Scoped permissions (secrets:read / secrets:write) keep integrations least-privilege.

Example: Calling an API with use_secret

Example MCP tools/call payload (shape varies by client):

{
  "name": "use_secret",
  "arguments": {
    "secret_name": "OPENAI_API_KEY",
    "url": "https://api.openai.com/v1/models",
    "method": "GET",
    "header_name": "Authorization",
    "header_prefix": "Bearer "
  }
}

The model sees the upstream JSON or error—never the token.
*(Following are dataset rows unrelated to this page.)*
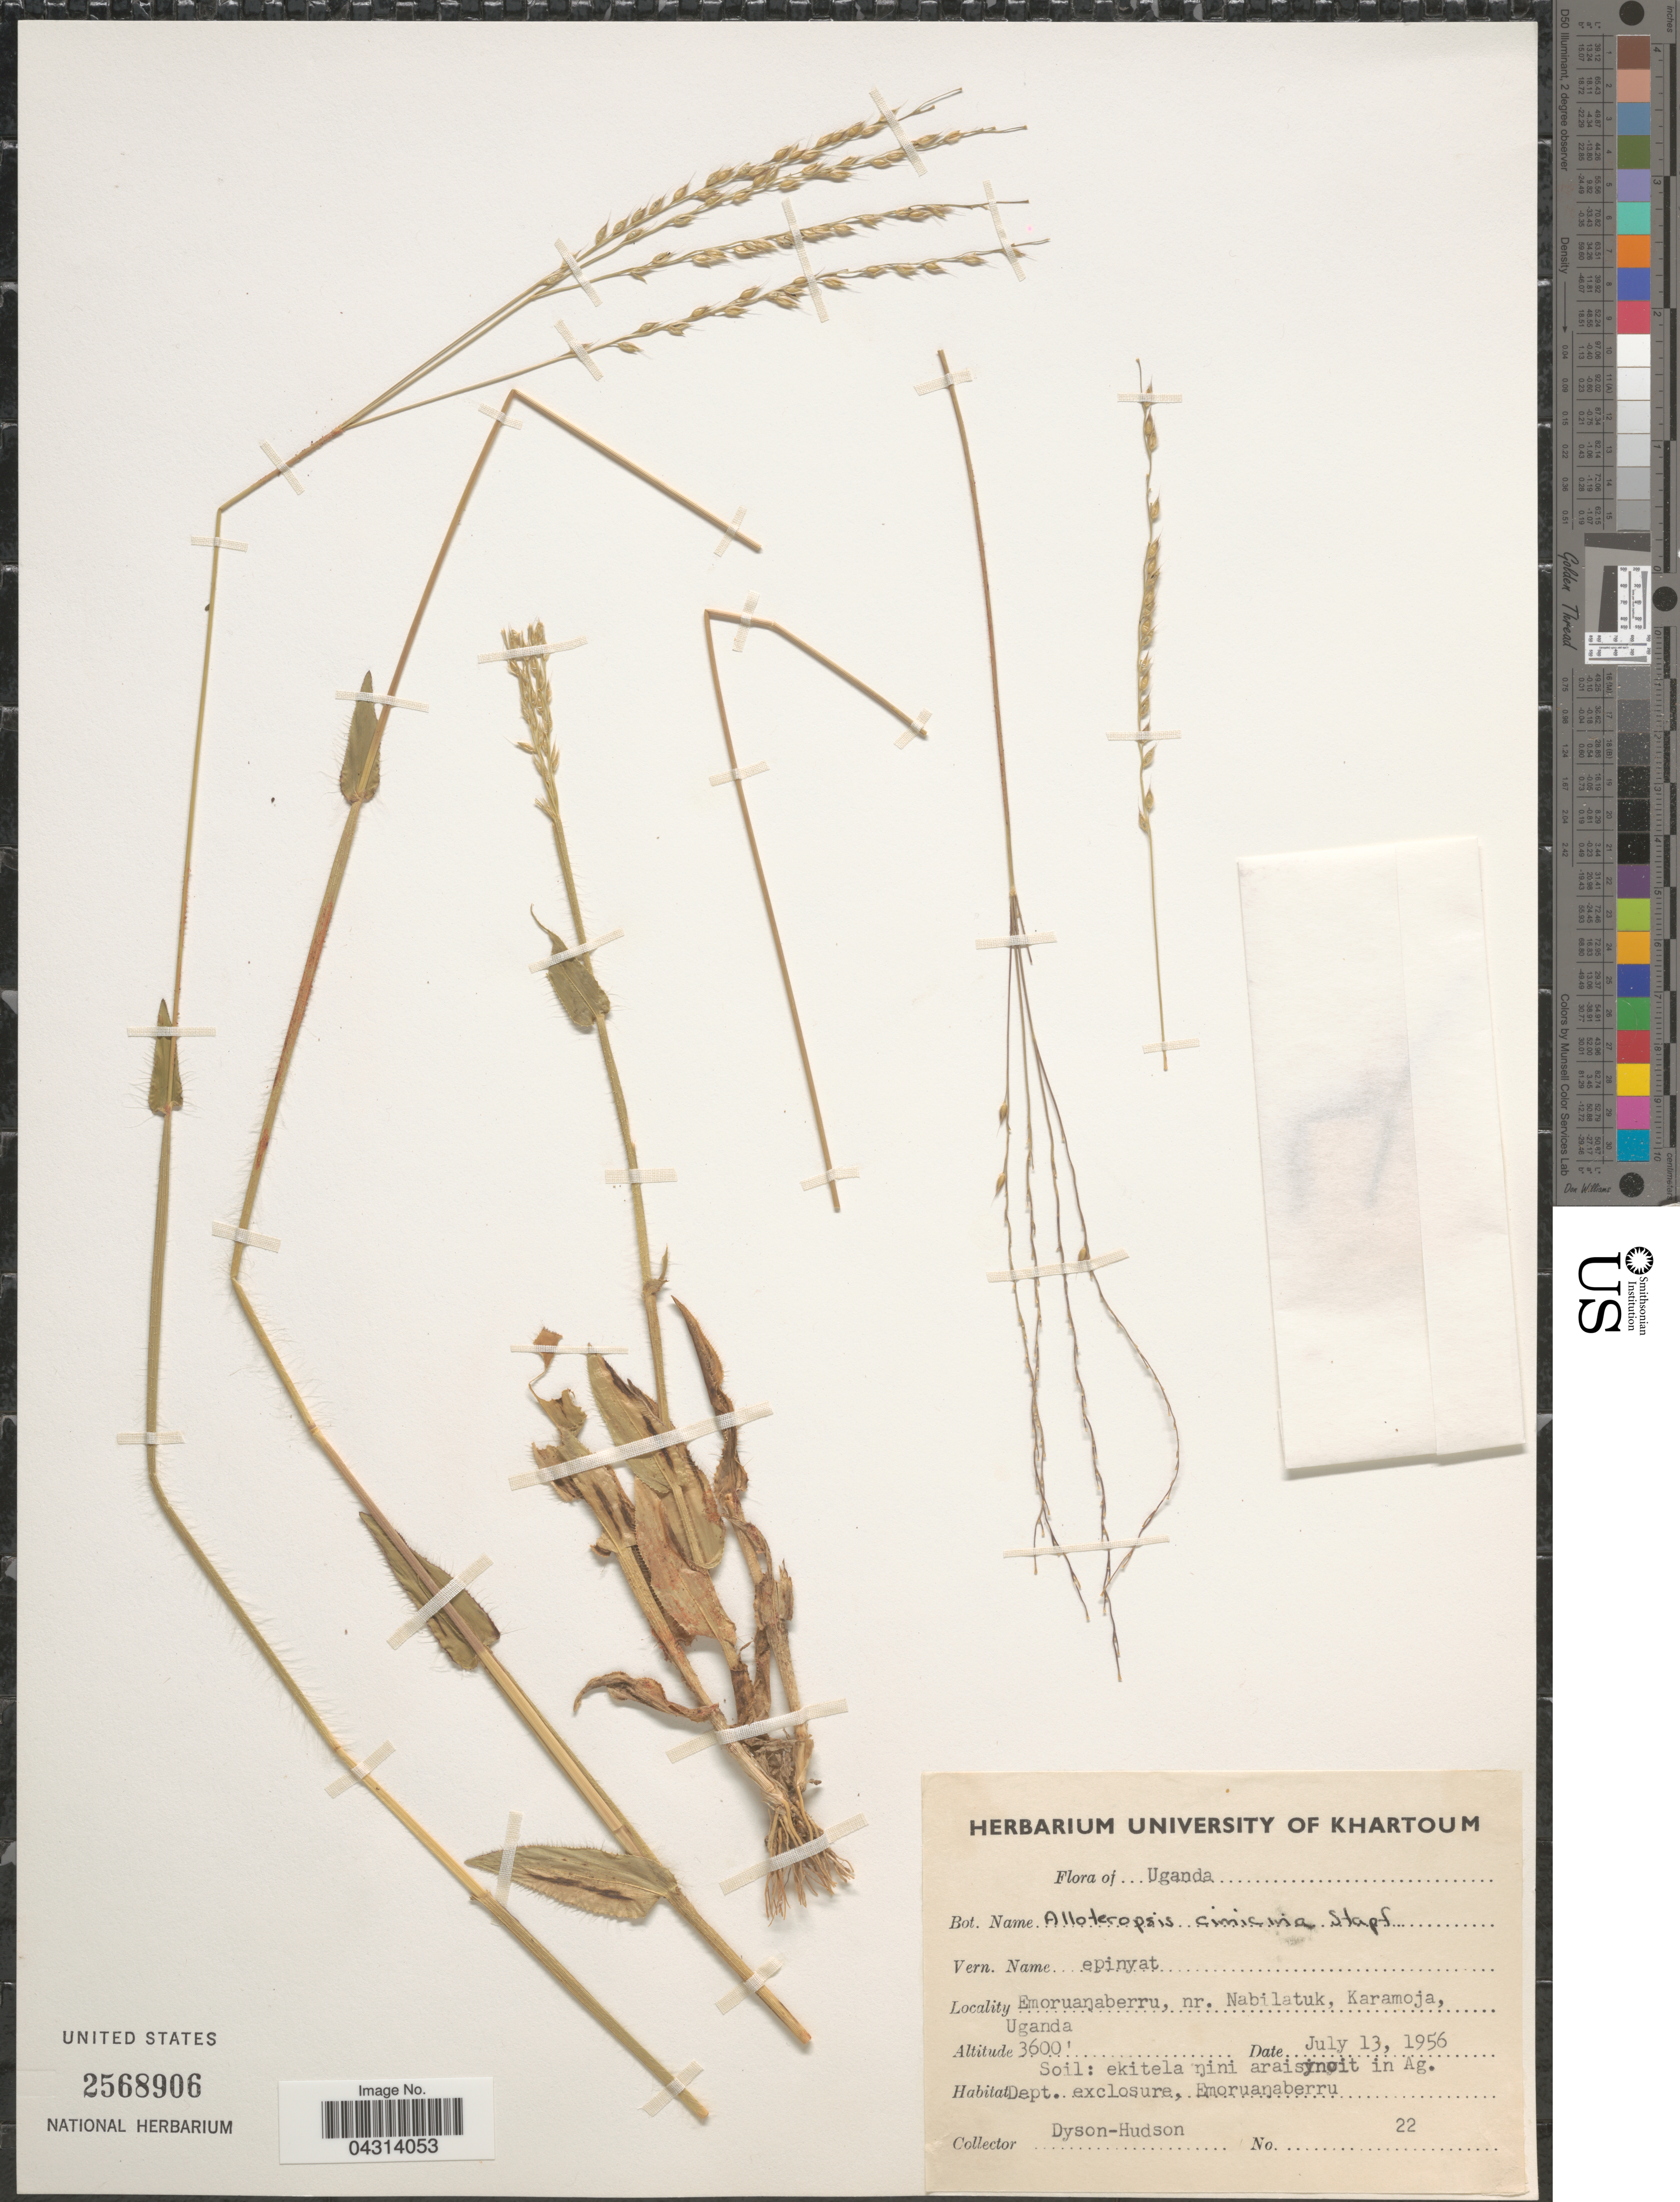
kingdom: Plantae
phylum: Tracheophyta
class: Liliopsida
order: Poales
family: Poaceae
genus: Alloteropsis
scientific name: Alloteropsis cimicina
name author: (L.) Stapf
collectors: Dyson-Hudson, --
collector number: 22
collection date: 1956-07-13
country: Uganda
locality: Emoruanaberru, nr. Nabilatuk, Karamoja.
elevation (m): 1097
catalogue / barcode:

Same pattern for any header-auth HTTPS API you have stored by name.

Dashboard Management

In the dashboard, Secrets supports create, metadata-only viewing, rotate, and delete, with categories and expiration tracking—without showing raw values after you save.

Getting Started

  • Add named secrets in the dashboard (OPENAI_API_KEY, STRIPE_SECRET_KEY, etc.).
  • Point your MCP client at the playbook endpoint and confirm the secrets tools appear.
  • Use use_secret for outbound authenticated calls—never surface secret values in chat.


Open a Playbook, store secrets once, and let agents integrate with external APIs—without the keys ever entering the model.